Interesting comment about hot sweats and stress - I’ve not come across that in discussion with my patients, but, who knows? Maybe that’s why the antidepressant SNRI venlafaxine works well to reduce menopausal hot sweats??

What about a VB that opens from neck to waist, for times when you really need to allow some evaporation off? Haven’t used a VB in Oz, though I’ve thought a lot about them - more specifically about making a cuben fibre quilt, with cuben on both the inner and outer, and a strip of breathable fabric somewhere (? the sides) to allow it to be compressed into a stuff sack.

I sleep in all my clothes, inc down pants and jacket in the snow, with a lightish quilt (700g total weight) on top.
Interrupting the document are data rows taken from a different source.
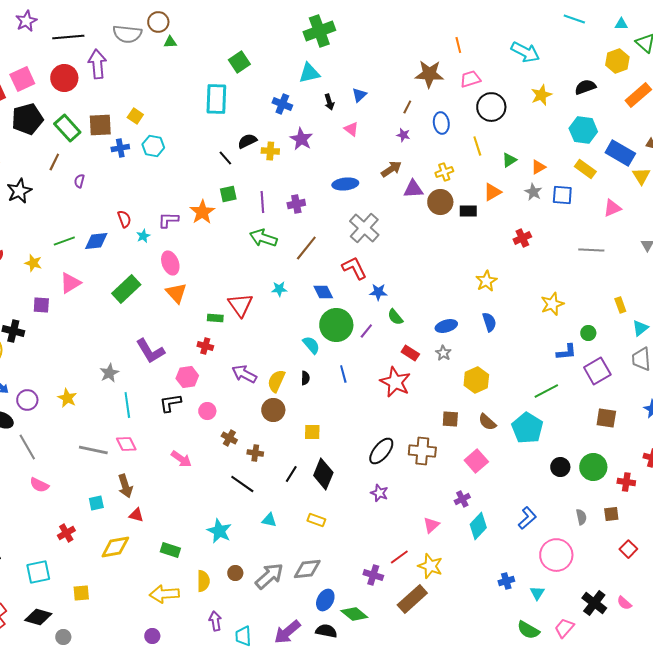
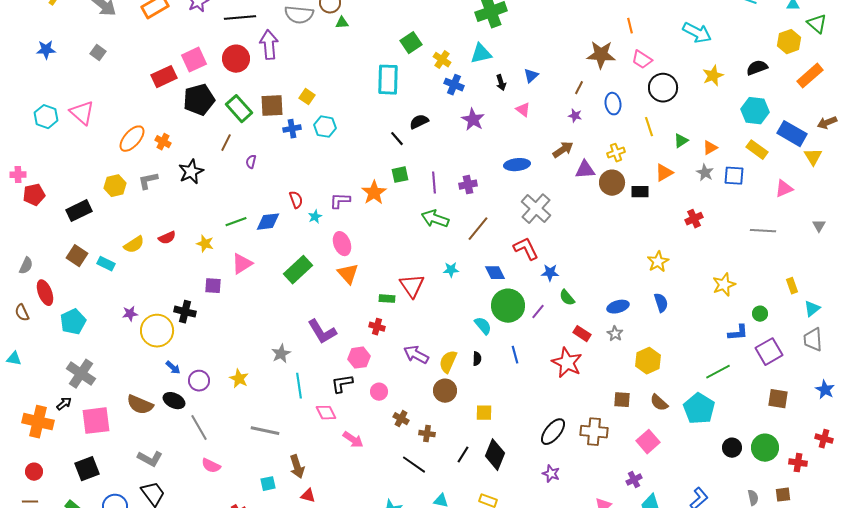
pink trapezoid: (470, 79) -> (642, 60), turned -130
yellow cross: (270, 151) -> (442, 60), moved, turned 30
pink diamond: (126, 444) -> (326, 413), moved

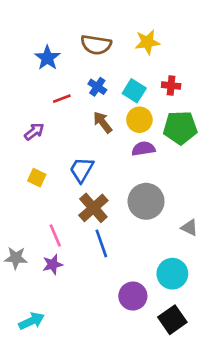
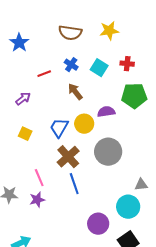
blue star: (47, 58) -> (19, 43), moved
yellow circle: (139, 120) -> (84, 124), moved
gray triangle: (189, 228) -> (141, 185), moved, turned -32

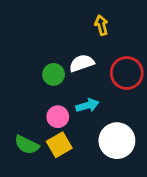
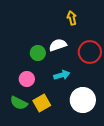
pink circle: (58, 117) -> (27, 79), moved

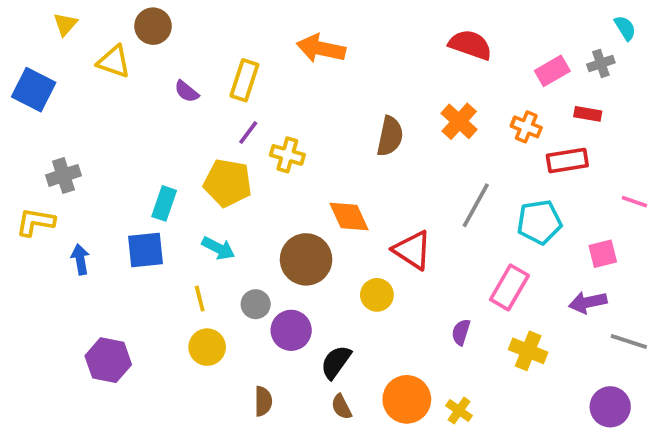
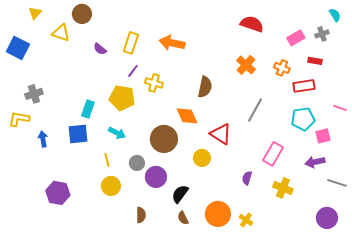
orange arrow: (321, 49) -> (172, 43), moved
brown semicircle: (390, 136) -> (205, 87), moved
cyan pentagon: (539, 222) -> (303, 119), moved

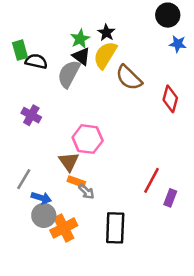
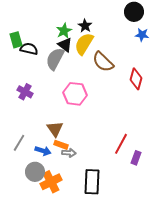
pink hexagon: (88, 139) -> (75, 94), moved
gray arrow: (86, 192) -> (69, 153), turned -40
blue arrow: (41, 198) -> (43, 151), moved

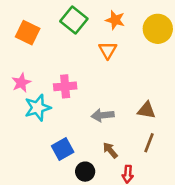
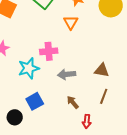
pink cross: (65, 86) -> (49, 51), moved
cyan star: (38, 108) -> (29, 68), moved
black circle: (85, 172) -> (15, 117), moved

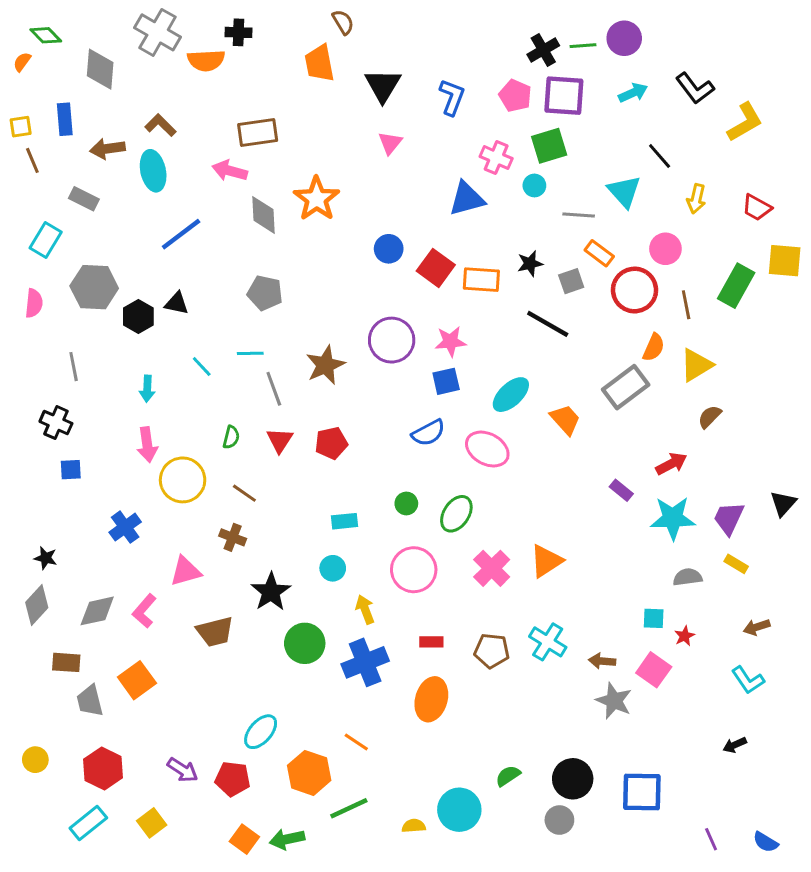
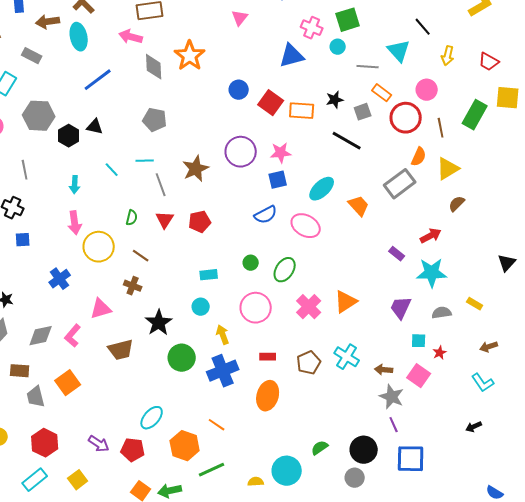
purple trapezoid: (729, 518) -> (401, 308), moved
brown pentagon: (492, 651) -> (309, 363), turned -30
purple line: (711, 839) -> (394, 425), moved

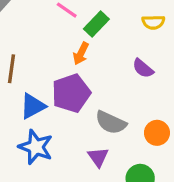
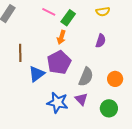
purple semicircle: (143, 68) -> (101, 41), turned -104
gray semicircle: (111, 122) -> (86, 77), turned -84
blue star: (36, 147) -> (57, 103), moved

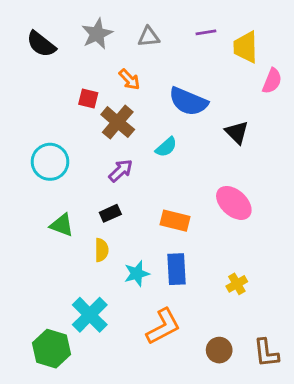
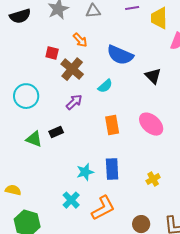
black semicircle: (41, 44) -> (20, 16), turned -55
black rectangle: (110, 213) -> (56, 132), moved
orange rectangle: (175, 221) -> (112, 125), moved, turned 66
yellow semicircle: (101, 250) -> (13, 190), moved, turned -77
cyan cross: (90, 315) -> (71, 200), moved, size x0.7

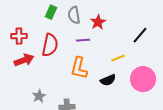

Allows me to vent when too warm, and I don’t have to get dressed to go to the loo in the middle of the night.

The simplistic reason why a good quality sleeping bag gets damp on the outside is that, if it’s insulating you properly, water vapor is travelling at snails pace by the time it gets to the outside of the sleeping bag/quilt, and there is no temperature differential to assist the vapor getting through the outer fabric,which is why goretex sleeping bag covers don’t work. Then add in meteorological reasons beyond that!